Text:
Fred Van Dyke remembered feeling a sense of uneasiness when he saw Curren on big days. "I enjoyed surfing with him, but I didn't use him as a lineup. Wherever Pat was sitting, I didn't want to be. Because he'd be over on the other side of the peak, and Pat was probably the only guy who could make it from that position. He and Peter Cole used to push each other so far over, there was no place to go but left," laughed Van Dyke. "he knew that lineup like nobody else. Even better than Greg."
Some said he made a science of Waimea, that he was the ultimate craftsman and the first to really study the place. Curren, himself, downplays all this. "I don't remember being that serious."

Assigned task:
List every person named in the passage about surfing Waimea.

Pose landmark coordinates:

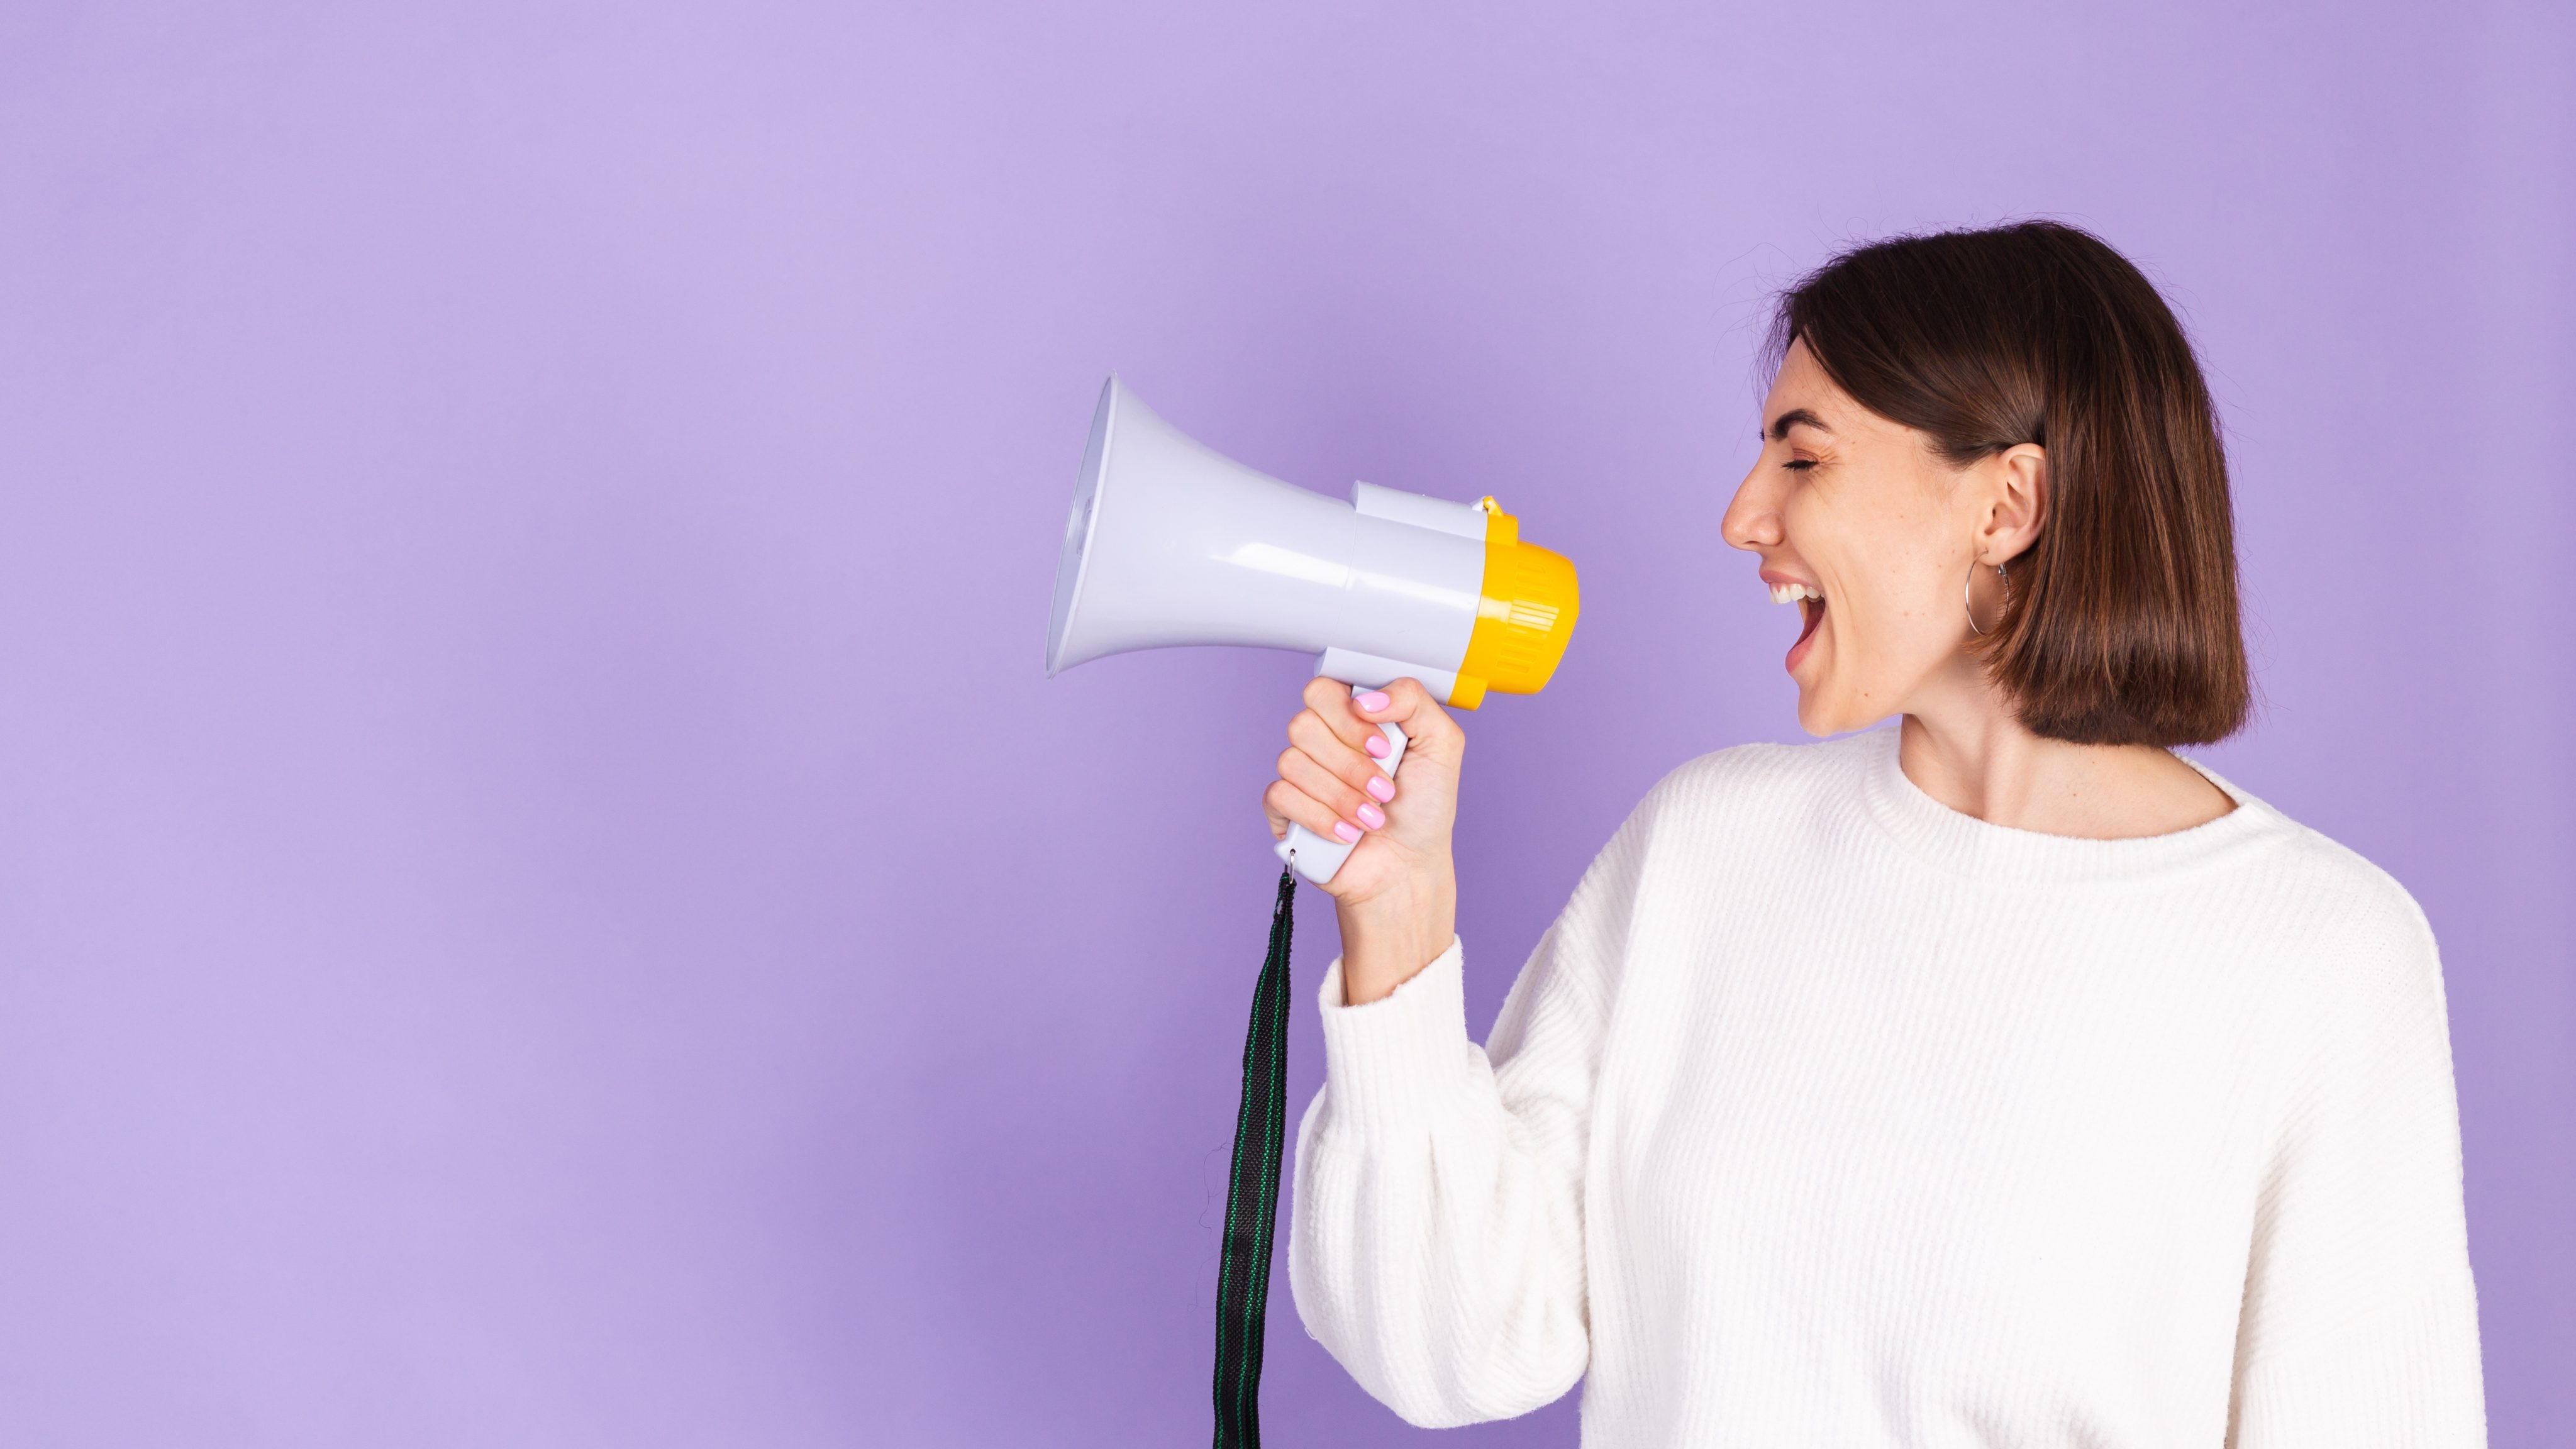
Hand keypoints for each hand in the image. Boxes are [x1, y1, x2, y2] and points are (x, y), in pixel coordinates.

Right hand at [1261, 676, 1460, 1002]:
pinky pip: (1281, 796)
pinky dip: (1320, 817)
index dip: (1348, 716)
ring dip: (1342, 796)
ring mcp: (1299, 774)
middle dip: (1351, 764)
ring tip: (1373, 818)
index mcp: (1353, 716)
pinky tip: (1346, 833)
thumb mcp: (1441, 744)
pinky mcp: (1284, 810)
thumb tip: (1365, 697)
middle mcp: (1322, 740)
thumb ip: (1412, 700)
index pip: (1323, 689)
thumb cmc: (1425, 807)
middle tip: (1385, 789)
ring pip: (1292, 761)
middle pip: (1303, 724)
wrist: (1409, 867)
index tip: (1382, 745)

...

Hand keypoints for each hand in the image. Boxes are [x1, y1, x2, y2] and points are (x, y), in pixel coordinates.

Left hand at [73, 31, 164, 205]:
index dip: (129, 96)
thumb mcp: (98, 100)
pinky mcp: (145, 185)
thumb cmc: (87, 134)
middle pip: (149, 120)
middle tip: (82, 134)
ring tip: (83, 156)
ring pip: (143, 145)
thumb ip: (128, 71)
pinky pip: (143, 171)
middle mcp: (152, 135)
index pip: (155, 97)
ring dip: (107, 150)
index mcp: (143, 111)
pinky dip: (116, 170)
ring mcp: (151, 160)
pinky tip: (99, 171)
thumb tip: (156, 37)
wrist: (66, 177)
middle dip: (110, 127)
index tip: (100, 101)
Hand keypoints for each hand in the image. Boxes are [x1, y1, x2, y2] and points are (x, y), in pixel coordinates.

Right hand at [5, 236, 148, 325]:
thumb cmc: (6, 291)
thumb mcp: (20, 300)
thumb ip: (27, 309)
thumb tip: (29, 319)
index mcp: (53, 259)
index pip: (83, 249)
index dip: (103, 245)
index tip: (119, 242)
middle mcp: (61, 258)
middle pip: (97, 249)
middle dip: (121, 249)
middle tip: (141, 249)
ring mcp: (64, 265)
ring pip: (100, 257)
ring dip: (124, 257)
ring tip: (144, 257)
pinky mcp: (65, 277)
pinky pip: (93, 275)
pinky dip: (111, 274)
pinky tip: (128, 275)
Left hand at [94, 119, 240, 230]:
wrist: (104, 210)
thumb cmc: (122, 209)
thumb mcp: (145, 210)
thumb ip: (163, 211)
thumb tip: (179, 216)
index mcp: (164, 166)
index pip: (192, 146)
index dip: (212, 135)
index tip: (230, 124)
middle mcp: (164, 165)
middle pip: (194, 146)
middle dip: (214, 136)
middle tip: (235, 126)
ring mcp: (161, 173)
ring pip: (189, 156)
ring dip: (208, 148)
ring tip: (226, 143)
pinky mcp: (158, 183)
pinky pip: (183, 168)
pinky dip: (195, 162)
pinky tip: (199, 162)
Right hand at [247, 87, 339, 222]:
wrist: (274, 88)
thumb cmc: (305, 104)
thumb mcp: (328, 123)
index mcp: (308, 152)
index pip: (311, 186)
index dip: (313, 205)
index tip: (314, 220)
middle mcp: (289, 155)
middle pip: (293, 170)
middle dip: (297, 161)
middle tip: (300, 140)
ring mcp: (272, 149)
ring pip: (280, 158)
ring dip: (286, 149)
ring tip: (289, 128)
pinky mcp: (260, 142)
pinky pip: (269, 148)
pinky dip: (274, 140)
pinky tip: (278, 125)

Answer section:
Fred Van Dyke; Curren (Pat); Peter Cole; Greg